The more experienced actors help add some needed star power to the project with Patrick Stewart portraying the elder version of Merlin in the most entertaining role of the movie. Stewart is joined by Angus Imrie in playing two different versions of the famous wizard and while Imrie does well with the character and even gets more screen time that Stewart, it’s the more experienced actor that shines in the role as a wise old figure and a comical conscience of sorts for our heroes. While he doesn’t stand out as much as other movie mentors do Stewart and Imrie’s Merlin is a fine take on a legendary character that reminds us of the charm that makes the wizard such an important part of the long-running legend. In the villain role we have another experienced actor, or in this case actress, Rebecca Ferguson as Morgana who isn’t going to make any “best villains of all time” lists, but she’s still a neat antagonist ripped right out of Arthurian lore. Ferguson gives us a charming, but threatening evil being hungry for power with enough complexity to stand out without being so overly written. The young target audience can understand her motives or personality while the older audience can see her as a legitimate threat. In some ways we are even led to believe her struggle is justified as she feels she is the rightful heir of Excalibur, but because her intentions are completely evil we have to root against her. Ferguson’s natural charm helps make this a worthy villain for our heroes to have to vanquish and one who is clearly smarter and more capable than she appears.
While it may be a redundant source material to draw from “The Kid Who Would be King” deserves credit for offering a fresh and, honestly fun modern take on the legend of King Arthur and his knights. I’m actually a little surprised we didn’t see this kind of take on the material earlier. As I was watching it felt that this could have made for a fun television show because there’s a lot of potential hidden in the concept. But this is more than just a fantasy epic. “The Kid Who Would Be King” is written in a way that it incorporates some delightful and timely themes that its target audience can learn from rather than simply enjoying the escapism of the experience. The film explores the values of a hero and the significance of defeating one’s own inner demons in order to embrace the bravery inside. The characters are put in positions that force them to face some pretty harsh realities including loss, loneliness, respect and loyalty but it never goes so far as to reach schmaltzy territory. The main conflict also touches on the divisions within our world and how this only feeds the forces of evil using the heroes as symbols of how even a young person can make a difference in the simplest ways. It’s a nice balance of social subtext and fantasy-driven fun that justifies the movie’s existence as an inspired modernized take on a legend we all know and love for a young generation that desperately needs to hear what this picture has to say.

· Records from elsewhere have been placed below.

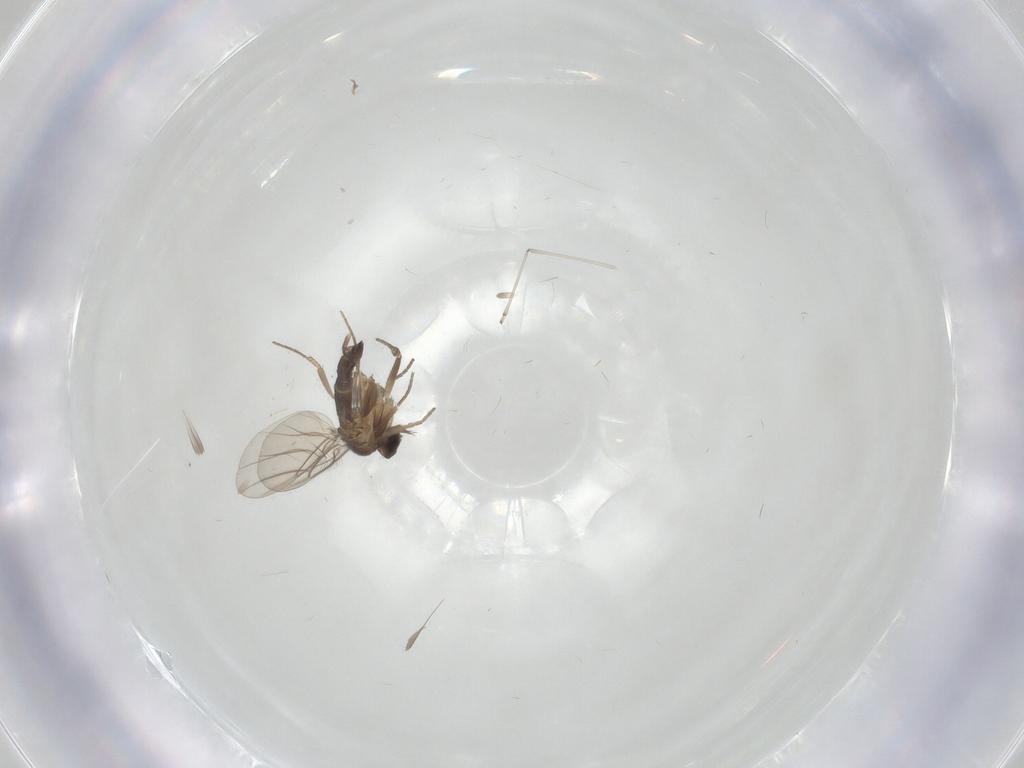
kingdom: Animalia
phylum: Arthropoda
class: Insecta
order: Diptera
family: Phoridae
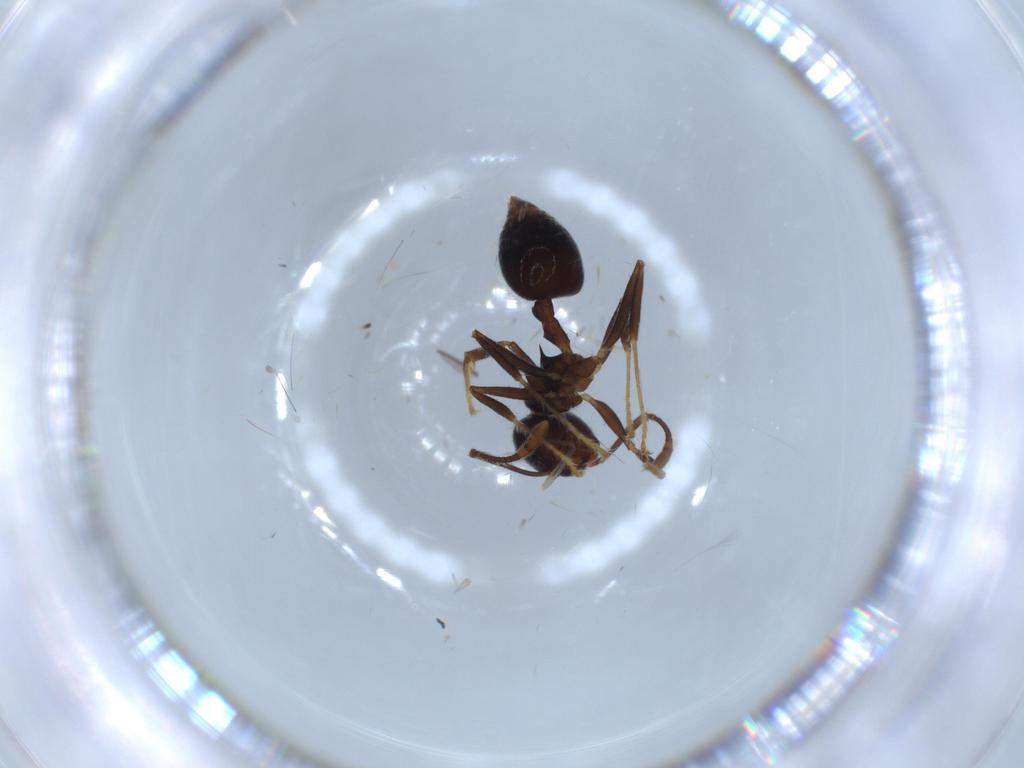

But, with that said “The Kid Who Would Be King” still felt a little underwhelming for me. It was a lot of fun and I’ll admit it brought back memories of the action fantasy films I loved in the 90s, but as inspired as the concept and characters feels the action feels terribly underwritten. I get what the filmmakers were going for, but not once did it feel like the stakes were high enough for me to be concerned about the characters, even for a kid’s film. Much of the action is formulaic including a house of traps set by the heroes and the characters being forced into confrontations clearly meant to prepare them for the much larger scale final fight ahead. When that showdown did take place, I found myself saying “all that buildup and that’s it?”. Now I’m also not a young kid so it’s likely I’m expecting much more out of these conflicts than I should, but I’ve seen epic showdowns in kid-friendly movies before and there have been plenty that are much more epic and have much higher stakes than what we get in this movie. That’s not even noting that the CGI and Morgana’s flaming demon henchmen didn’t exactly impress either although Morgana herself and her monster form are pretty cool. I guess it depends on what you’re looking for, but I didn’t find the finale to be all that exhilarating or exciting. It was what it had to be, a CGI filled monster battle that tests everything the characters have learned throughout the movie, but I expected a lot more from a story about modern-day knights and magical monsters from the underworld.
“The Kid Who Would Be King” does a lot of things right and to its credit it’s one of the better films inspired by the legend of King Arthur. Where others barely try to stick to the legend or try too hard to take the story in a new direction, this movie finds a nice balance between acknowledging Arthurian lore and charging its own path through the creation of fleshed out and fun young heroes and an adventure that will no doubt satisfy those looking for something a little more inspired that previous takes on the source material. I’ll even say it serves as a fun introduction to young viewers as to what King Arthur’s stories are all about while also providing important life lessons of heroism and personal evolution. While the special effects aren’t that impressive and the actual battles aren’t near as fun as they could have been, “The Kid Who Would Be King” still manages to be a neat adventure that surpasses expectations and proves there may still in fact be some potential left in the over-used stories of King Arthur and his legendary knights.